As always, Merzbow continues to incorporate new depths to his music. "Nowadays I'm more interested in using straight rhythms than before. I've been trying to inject some heavy ambient dub essence into my recent works, and I think it's gone well," says Akita. "My most recent works also tend to reflect certain images and feelings I have, and are particularly connected with ideas concerning animals and animal rights. I'm trying to represent my feelings of sadness and hatred toward human culture's abusive treatment of animals."

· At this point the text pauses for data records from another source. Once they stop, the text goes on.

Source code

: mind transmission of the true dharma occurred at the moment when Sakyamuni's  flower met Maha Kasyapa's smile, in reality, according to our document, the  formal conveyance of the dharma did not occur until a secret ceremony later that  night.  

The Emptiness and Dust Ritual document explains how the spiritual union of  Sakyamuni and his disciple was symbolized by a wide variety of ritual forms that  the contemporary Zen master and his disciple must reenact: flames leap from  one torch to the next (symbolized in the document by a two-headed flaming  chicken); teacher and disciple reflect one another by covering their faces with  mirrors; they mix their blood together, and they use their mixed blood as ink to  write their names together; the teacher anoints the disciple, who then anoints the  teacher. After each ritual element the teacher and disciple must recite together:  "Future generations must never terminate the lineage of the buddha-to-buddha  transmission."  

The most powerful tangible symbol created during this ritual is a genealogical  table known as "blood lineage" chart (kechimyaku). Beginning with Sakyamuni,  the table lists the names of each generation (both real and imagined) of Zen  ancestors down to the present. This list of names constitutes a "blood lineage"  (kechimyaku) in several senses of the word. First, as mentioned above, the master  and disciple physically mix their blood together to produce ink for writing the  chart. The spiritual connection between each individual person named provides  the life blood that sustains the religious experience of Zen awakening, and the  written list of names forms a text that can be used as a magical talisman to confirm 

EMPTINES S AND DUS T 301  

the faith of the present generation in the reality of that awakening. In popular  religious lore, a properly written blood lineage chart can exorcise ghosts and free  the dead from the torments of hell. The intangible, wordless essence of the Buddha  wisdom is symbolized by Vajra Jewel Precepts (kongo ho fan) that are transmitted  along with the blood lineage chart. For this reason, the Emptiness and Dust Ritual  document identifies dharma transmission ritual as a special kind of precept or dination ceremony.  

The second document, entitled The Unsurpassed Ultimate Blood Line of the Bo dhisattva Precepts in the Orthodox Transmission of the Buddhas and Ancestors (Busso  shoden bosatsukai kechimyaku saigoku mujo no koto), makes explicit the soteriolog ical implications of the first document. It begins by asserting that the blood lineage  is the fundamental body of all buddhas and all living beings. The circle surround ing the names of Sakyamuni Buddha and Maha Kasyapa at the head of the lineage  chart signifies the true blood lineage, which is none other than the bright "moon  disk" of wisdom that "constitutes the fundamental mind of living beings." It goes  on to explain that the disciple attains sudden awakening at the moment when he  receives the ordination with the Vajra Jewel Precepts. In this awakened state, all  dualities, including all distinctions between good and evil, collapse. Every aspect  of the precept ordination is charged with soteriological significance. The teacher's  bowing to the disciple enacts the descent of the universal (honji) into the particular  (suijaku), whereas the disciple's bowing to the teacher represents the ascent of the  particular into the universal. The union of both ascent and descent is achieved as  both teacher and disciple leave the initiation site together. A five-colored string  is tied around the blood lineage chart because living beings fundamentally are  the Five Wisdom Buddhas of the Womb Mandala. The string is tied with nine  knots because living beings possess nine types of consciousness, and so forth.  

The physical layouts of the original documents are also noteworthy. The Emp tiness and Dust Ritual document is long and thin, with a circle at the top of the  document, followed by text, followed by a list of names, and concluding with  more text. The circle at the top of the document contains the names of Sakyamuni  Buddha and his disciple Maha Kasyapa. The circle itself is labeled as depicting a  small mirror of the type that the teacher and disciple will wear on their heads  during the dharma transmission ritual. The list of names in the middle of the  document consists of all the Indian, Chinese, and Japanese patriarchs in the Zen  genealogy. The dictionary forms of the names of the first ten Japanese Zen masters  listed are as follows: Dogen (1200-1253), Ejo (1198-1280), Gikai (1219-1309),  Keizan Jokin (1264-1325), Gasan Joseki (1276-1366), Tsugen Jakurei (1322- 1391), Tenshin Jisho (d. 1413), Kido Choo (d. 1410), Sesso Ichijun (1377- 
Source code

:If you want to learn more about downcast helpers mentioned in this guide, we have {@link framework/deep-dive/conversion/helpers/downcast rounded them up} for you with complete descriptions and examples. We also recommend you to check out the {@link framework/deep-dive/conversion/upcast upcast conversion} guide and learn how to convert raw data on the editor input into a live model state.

So does the certified king of noise, and perhaps most other noise-mongers in general, possess a personality as extreme as his music? "Personality, no. Way of thinking, yes."




Diary of a Noise Fiend

Week 1
Became enamoured by those intense moments during Jimi Hendrix's "Star Spangled Banner." Swear I saw stars. Feel somehow charged.

Week 2
Found myself really, really digging the Sonics' first two albums, the Velvet Underground's White Light/White Heat and the Stooges. Feel real cool, but edgy. Short-tempered.

Week 3
Was introduced to early Sonic Youth, Glenn Branca and the Dead C through a friend. Perspective changed. Been walking about in a daze, as though hypnotised, by… something.

Week 4
Been craving more intense and angry groups, stuff like Suicide, Mars, Chrome and DNA. Reckless lately. Snapped at a grocery store clerk for looking at my army fatigues.

Week 5
No wave and Suicide aren't cutting it. Blaring Harry Pussy, the Haters and the New Blockaders day in, day out. Neighbour told me I have a problem. I punched him in the face.

Week 6
Trying to hear everything Throbbing Gristle ever recorded. Staying in a lot. Sleeping less.

Week 7
Discovered Wolf Eyes. Not sleeping at all.

Week 8
Find myself swaying to early Cabaret Voltaire and Whitehouse most days. Sweating a lot. Shivering, always cold.

Week 9
Dancing full throttle to Viki, Yellow Swans and Mammal every night. Rocking hard to Sightings, Air Conditioning and Hair Police all day. Unsure how many random strangers I've beaten lately.

Week 10
Stealing credit cards to support my habit of limited pressing vinyl, CD-R's and cassettes. Feel paranoid, sure I'm being followed.

Week 11
Old friend told me I'm a shadow of my former self, recommended professional help. I turned up the Merzbow and pointed to the door.

Week 12
Was found wandering alleys in a daze, clutching my copy of Metal Machine Music, screeching unintelligible frequencies and assaulting anyone who crossed my path. Judge sentenced me to six months of solitary ABBA.